▸ CONSIGNE
Poursuivez le texte sur le prix réel de l'énergie en reprenant juste après sa dernière phrase.

▸ EXTRAIT DU DOCUMENT
Evolution de la dépense des ménages en carburants et en énergies domestiques (barrettes verticales, milliards d’euros constants, échelle de gauche), et part de l’énergie dans les dépenses des ménages (courbe verte, en %, échelle de droite) depuis 1970.
Surprise ! En termes réels, c’est-à-dire rapportée à ce que nous gagnons, l’énergie vaut de moins en moins cher…
Source : Chiffres clés de l’énergie, Service de l’Observation et des Statistiques, 2011
Dans le même temps la consommation directe d’énergie finale par Français a augmenté de 20% à 30% (il s’agit ici de la consommation directe, pas de l’énergie contenue dans les biens et services achetés), et dans cette consommation l’électricité a été multipliée par 6. Or utiliser 1 en énergie finale en électricité revient à utiliser 3 en énergie primaire. Nous retrouvons ici une conclusion cohérente avec ce qui figure ci-dessus, à savoir que depuis 1970 le prix de l’énergie a eu tendance à fortement diminuer en termes réels (disons d’un facteur 2 à 3), et pas du tout à augmenter, contrairement à l’impression de quasiment tout le monde.
Et avant ?
Bien évidemment, nos parents n’ont pas commencé à acheter du carburant en 1970, puisqu’à cette époque il y avait déjà plus de 10 millions de véhicules en circulation en France. Faute de disposer de séries sur le prix de l’essence depuis 1900, nous allons revenir au prix du pétrole : comme le montre le graphique du haut, en dollars constants le prix du baril en 1880 était égal à celui en… 1998. Pendant ce temps là, le PIB par Américain a été multiplié par 8 à 10 (il a même été multiplié par 20 si nous allons de 1850 à 2000).
Evolution du PIB par personne aux USA depuis 1860.
Rappelons que la comptabilité nationale – dont le PIB est un des agrégats – n’existe que depuis 1945, et que les chiffres publiés pour des années antérieures sont des reconstitutions à dire d’expert.

▸ DONNÉES RECUEILLIES
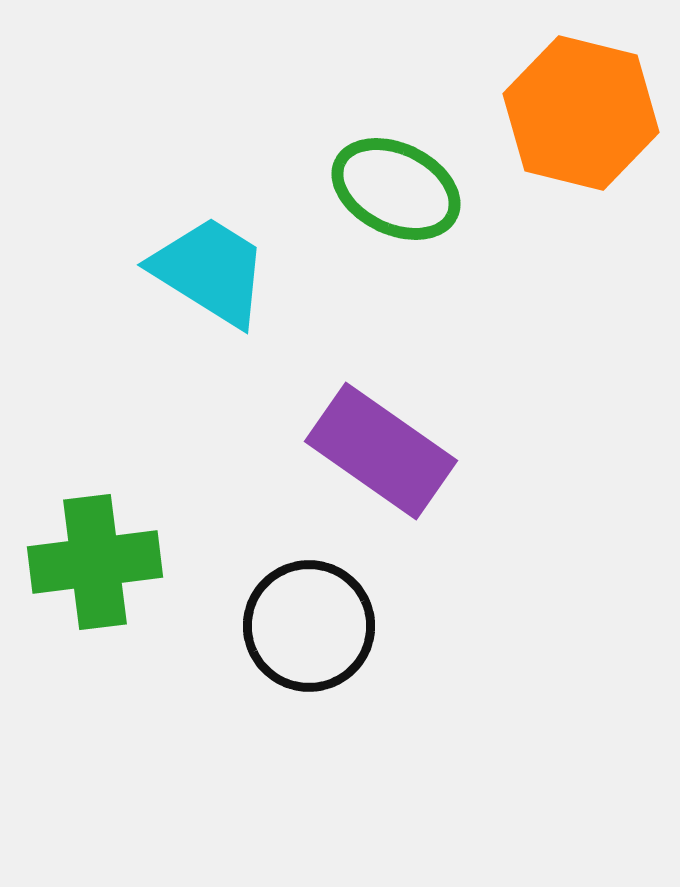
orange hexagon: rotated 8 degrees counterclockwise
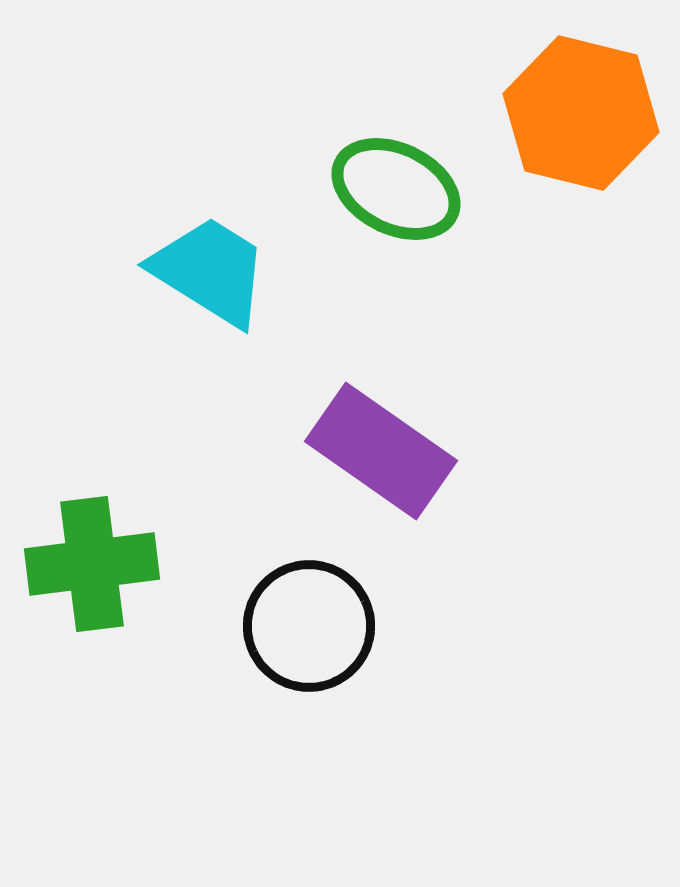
green cross: moved 3 px left, 2 px down
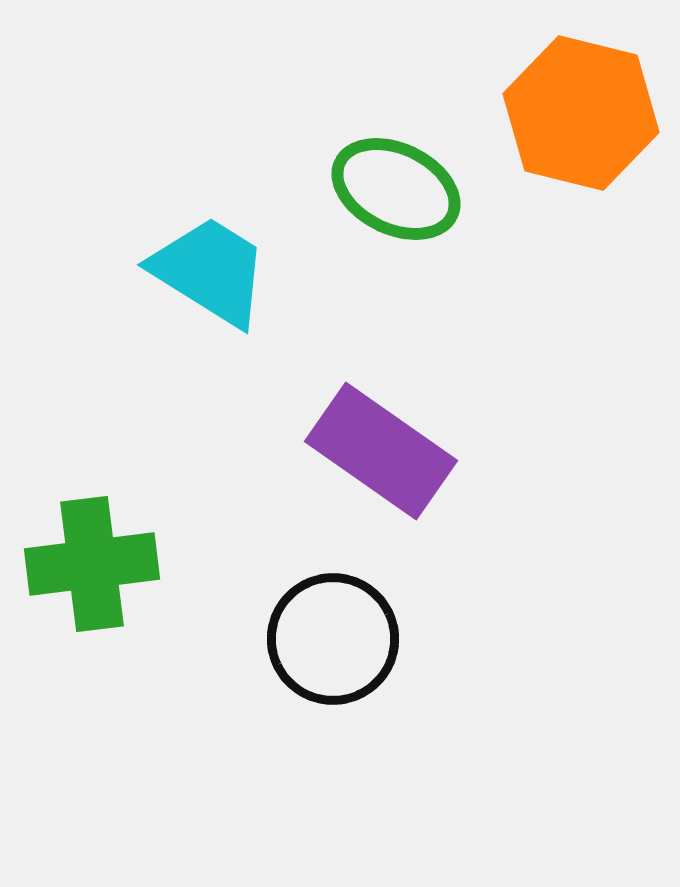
black circle: moved 24 px right, 13 px down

▸ RÉSULTAT FINAL
Source : Johnston & Williamson, « What was the US GDP then?« , MesuringWorth, 2008
Dit autrement le prix du pétrole rapporté au PIB – ce qui est à peu de choses près le prix rapporté au pouvoir d’achat – a été divisé par 8 à 10 pour un Américain, et par extension l’ordre de grandeur de ce multiple doit pouvoir s’appliquer à un occidental sur la même période. Dans le même temps, l’efficacité de l’utilisation de ce pétrole a été multipliée par un facteur difficile à calculer de manière précise, mais qui doit se situer entre 3 et 10. Pour les voitures, en un demi-siècle la technique a permis de gagner un facteur 10 à 20 sur le service mécanique issu du pétrole, selon que l’on compte la puissance ou l’énergie cinétique à pleine vitesse.
La voiture de 1950 :
375 cm³ de cylindrée, 9 CV de puissance, 60 km/h, 500 kg, et une consommation de… 4,5 litres aux 100.
La voiture de 2008 :
1.400 cm³ de cylindrée, 70 CV de puissance, 160 km/h, 1.000 kg, et une consommation de… 5 à 6 litres aux 100
En allant de gauche à droite, pour une consommation qui est restée quasi-identique, nous pouvons déplacer une masse double, à une vitesse de pointe multipliée par trois ; nous avons 8 fois plus de puissance de moteur, et une énergie cinétique à pleine vitesse multipliée par 20.
Comme dans le même temps – nous l’avons vu plus haut – le prix réel du carburant lui-même a été divisé par un facteur 2 à 3, nous en arrivons à cette conclusion étonnante que le prix réel d’un kWh mécanique issu du pétrole a vu son prix divisé par quelque chose entre 30 et 60 depuis 1950 ! Plus cher, le pétrole ?
30 milliards de barils et moi, et moi, et moi…
Après cette avalanche d’analyses de séries historiques, montrant que notre appréciation « intuitive » d’une hausse du prix du pétrole est complètement erronée, finissons par un petit calcul amusant : la comparaison du prix de l’énergie fournie par le pétrole avec celle fournie… par nos muscles.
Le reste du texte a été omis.